Note: Comments are closed on old entries.
If you are Gary Cooper, then your car would be Ian MacDonald. And I think that would make Doctor Strange Grace Kelly.
did the power outage get ya?
Sounds like you have a bad ignition baffle.
You are a comic genius and I think I love you.
I'm submitting this to the committee for a Nobel Prize in Literature. I laughed uncontrollably, probably because of my having recently lifted the hood of my Subaru - actual original owner's manual in hand - only to find nothing where the illustration had it placed. I just closed the hood, sat on my front step, and tried not to cry. You handled it with so much more flair.

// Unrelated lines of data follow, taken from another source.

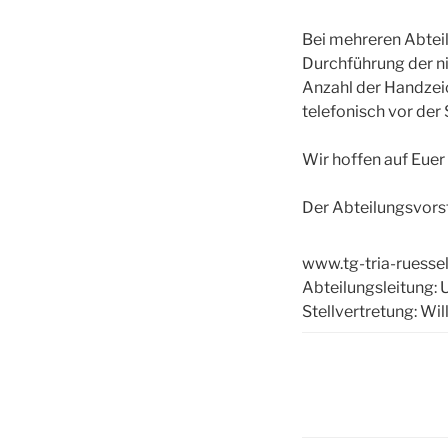
Bei mehreren Abtei
Durchführung der ni
Anzahl der Handzeic
telefonisch vor der
Wir hoffen auf Euer
Der Abteilungsvors
www.tg-tria-ruesse
Abteilungsleitung
Stellvertretung: W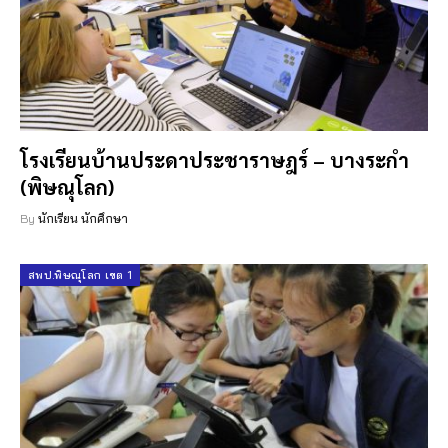
โรงเรียนบ้านประดาประชาราษฎร์ – บางระกำ
(พิษณุโลก)
By
นักเรียน นักศึกษา
สพป.พิษณุโลก เขต 1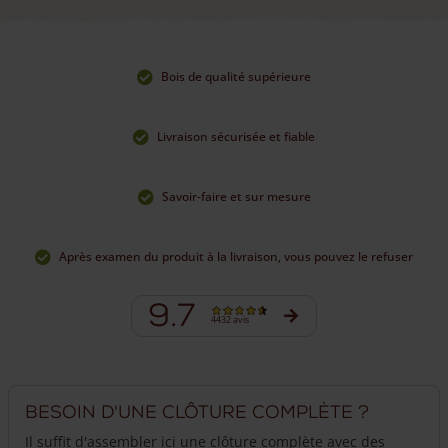
Bois de qualité supérieure
Livraison sécurisée et fiable
Savoir-faire et sur mesure
Après examen du produit à la livraison, vous pouvez le refuser
9.7
4432 avis
Besoin d'une clôture complète ?
Il suffit d'assembler ici une clôture complète avec des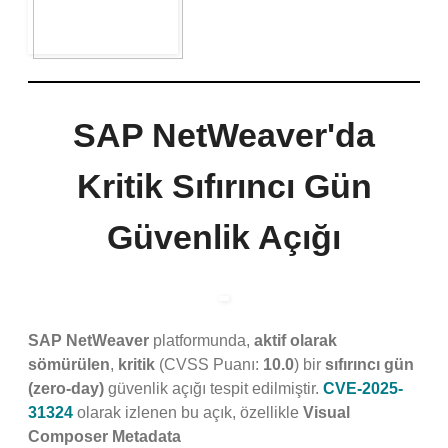
SAP NetWeaver'da
Kritik Sıfırıncı Gün
Güvenlik Açığı
SAP NetWeaver
platformunda,
aktif olarak
sömürülen
,
kritik
(CVSS Puanı:
10.0
) bir
sıfırıncı gün
(zero-day)
güvenlik açığı tespit edilmiştir.
CVE-2025-
31324
olarak izlenen bu açık, özellikle
Visual
Composer Metadata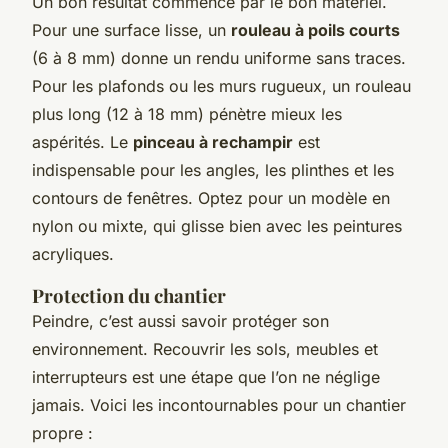
Un bon résultat commence par le bon matériel.
Pour une surface lisse, un
rouleau à poils courts
(6 à 8 mm) donne un rendu uniforme sans traces.
Pour les plafonds ou les murs rugueux, un rouleau
plus long (12 à 18 mm) pénètre mieux les
aspérités. Le
pinceau à rechampir
est
indispensable pour les angles, les plinthes et les
contours de fenêtres. Optez pour un modèle en
nylon ou mixte, qui glisse bien avec les peintures
acryliques.
Protection du chantier
Peindre, c’est aussi savoir protéger son
environnement. Recouvrir les sols, meubles et
interrupteurs est une étape que l’on ne néglige
jamais. Voici les incontournables pour un chantier
propre :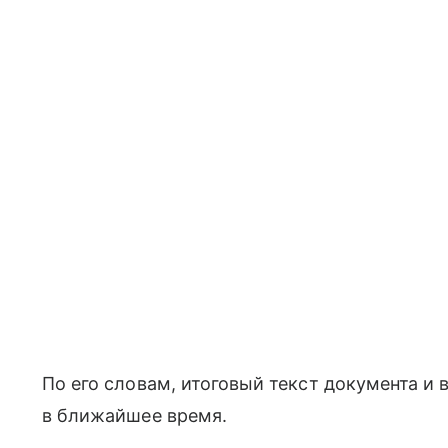
По его словам, итоговый текст документа и
в ближайшее время.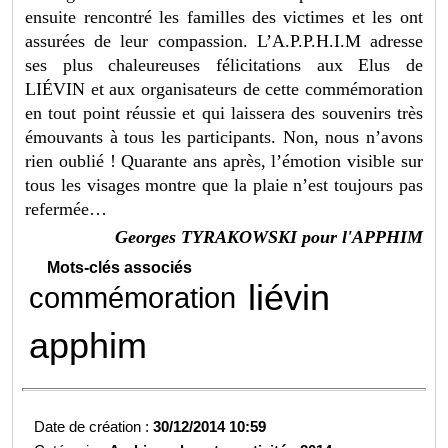
ensuite rencontré les familles des victimes et les ont
assurées de leur compassion. L’A.P.P.H.I.M adresse
ses plus chaleureuses félicitations aux Elus de
LIÉVIN et aux organisateurs de cette commémoration
en tout point réussie et qui laissera des souvenirs très
émouvants à tous les participants. Non, nous n’avons
rien oublié ! Quarante ans après, l’émotion visible sur
tous les visages montre que la plaie n’est toujours pas
refermée…
Georges TYRAKOWSKI pour l'APPHIM
Mots-clés associés
liévin
commémoration
apphim
Date de création :
30/12/2014 10:59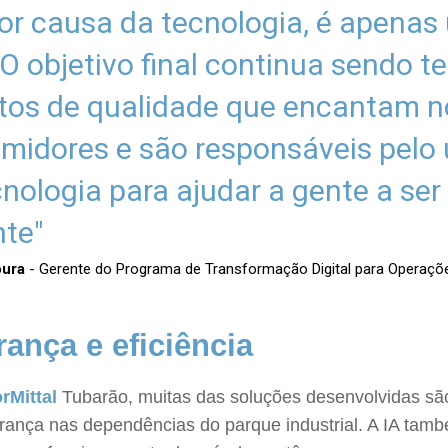
por causa da tecnologia, é apenas
 O objetivo final continua sendo t
tos de qualidade que encantam 
midores e são responsáveis pelo
nologia para ajudar a gente a ser
nte"
oura
- Gerente do Programa de Transformação Digital para Operaçõ
ança e eficiência
rMittal
Tubarão, muitas das soluções desenvolvidas sã
rança nas dependências do parque industrial. A IA tam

Monstrously big ups to you, Skot. You are both the blogger and automotive savant I aspire to be.
I am going to have to fight Miss Lis for your affections...
I would be totally in love with you too Skot - if I wasn't a lesbian.
oh wait - I'm not.
Bad Ignition Baffle? GNFAB.
Jesus wept. This is the third time I read this post, and I am still laughing like a hyena. "Dormammu's Eyes", yer one funny gent.